Значение руководителя как управителя целой массы разнообразных певцов в высшей степени широко и своеобразно: он является в данном отношении как бы артистом и художником, играющим на сложном и богатом звуками инструменте. Каждое его указание, каждое условие и каждое мановение руки придает исполнению тот или иной характер; многочисленный хор, покорно повинуясь его влиянию, с единодушием как бы одного человека, выражает ясно и отчетливо своим пением то мольбу и прощение, то радостное ликование и восторг, всецело сообразуясь с тем, что заключают в себе те или другие слова песнопения. Хор поет тем выразительнее, чем определеннее выражено у самого регента его собственное понимание искусства пения. И в этом случае дисциплина певцов, подчиняющихся его указаниям, также должна быть абсолютной и ненарушимой. Пусть каждый певец отрешится от своей индивидуальности, и вполне, всецело сливается своим голосом с другими в общем единодушном хоре. Проявление личного чувства при пении не только не помешает, но оно прямо желательно со стороны каждого участника общего хора, однако самостоятельность воли одного певца как участника общего хора все же должна быть в известном соотношении с общею массой певцов, вливаться в нее и своим индивидуально проявившимся чувством или естественным качеством своего голоса лишь настолько выделяться из общего хора, насколько это будет допустимо с точки зрения регента как руководителя. В его руках и власти сократить или, наоборот, выделить голос того или другого певца.

 

С другой стороны и сами певцы, если они искренне стремятся к искусству пения и любят его, а не свой собственный голос, в этом случае и они должны на почве общего интереса и любви к делу идти рука об руку и быть солидарными со своим руководителем. Сознание общего единодушия (а это верный залог успеха) и всеобщее одобрение при виде такого единодушия и будет равною наградой всем участникам хора. Поэтому понятие дисциплины, как безусловного подчинения всех одному руководителю, нисколько не унижает никого из певцов и не отнимает их самостоятельного значения для хора и их личных достоинств, так как главная заслуга всякого дисциплинированного хора — быть все — как один, и один — как все...

 

IV. Необходимость подчинения общему тону.

Значение внимательности.

 

Из понятия о внутренней дисциплине и ее значении неизбежно и последовательно вытекает сознание необходимой внимательности, которая, в тех же целях общего успеха, должна быть наиболее утонченно развита у каждого певца. Задачею каждого певца должно быть стремление дополнять своим голосом силу общего хорового звука, однако без намерения господства над другими голосами. Все голоса (особенно однородные), входящие в состав хора, должны звучать одним общим тембром, придавая хору характер полного объединения в звуке. Этот общий тембр не может быть качеством природным, так как каждый голос в отдельности имеет свои особенности, но приобретение этого необходимого качества для всякого хора — дело практики и специальных упражнений с хором со стороны самого руководителя. При этом певцы должны выработать известную гибкость своих голосов, дающую возможность легко и непринужденно преодолевать малейшие звуковые переходы. Единодушие всех певцов в данном случае еще больше облегчает работу руководителя и приближает желаемую степень технического совершенства хора.

• _Задание_
Извлеките из текста о хоровой дисциплине выше фрагмент между «С другой стороны» и «подчинения общему тону.» включительно, не меняя в нем ни слова.

• _Имеющиеся данные_

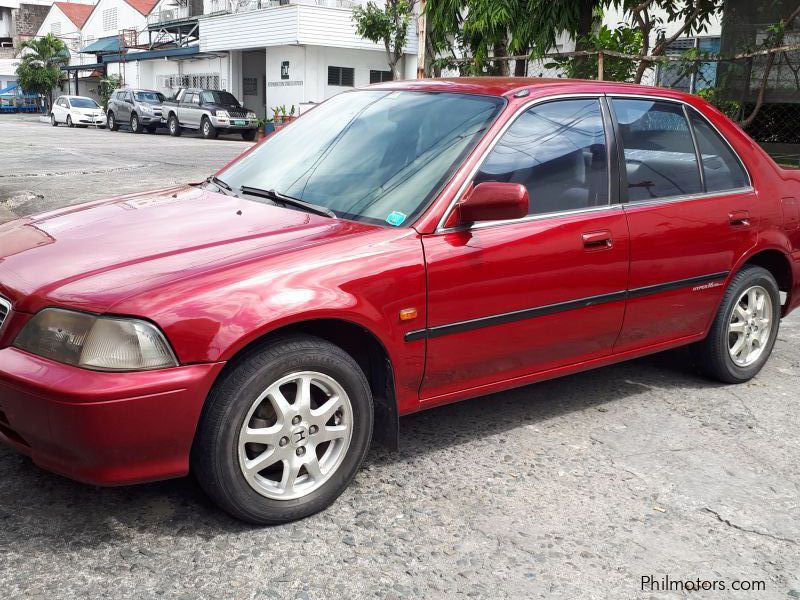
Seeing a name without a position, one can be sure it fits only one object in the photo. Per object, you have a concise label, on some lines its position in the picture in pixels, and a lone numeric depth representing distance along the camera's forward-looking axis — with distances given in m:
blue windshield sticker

• _Ответ_
С другой стороны и сами певцы, если они искренне стремятся к искусству пения и любят его, а не свой собственный голос, в этом случае и они должны на почве общего интереса и любви к делу идти рука об руку и быть солидарными со своим руководителем. Сознание общего единодушия (а это верный залог успеха) и всеобщее одобрение при виде такого единодушия и будет равною наградой всем участникам хора. Поэтому понятие дисциплины, как безусловного подчинения всех одному руководителю, нисколько не унижает никого из певцов и не отнимает их самостоятельного значения для хора и их личных достоинств, так как главная заслуга всякого дисциплинированного хора — быть все — как один, и один — как все...

 

IV. Необходимость подчинения общему тону.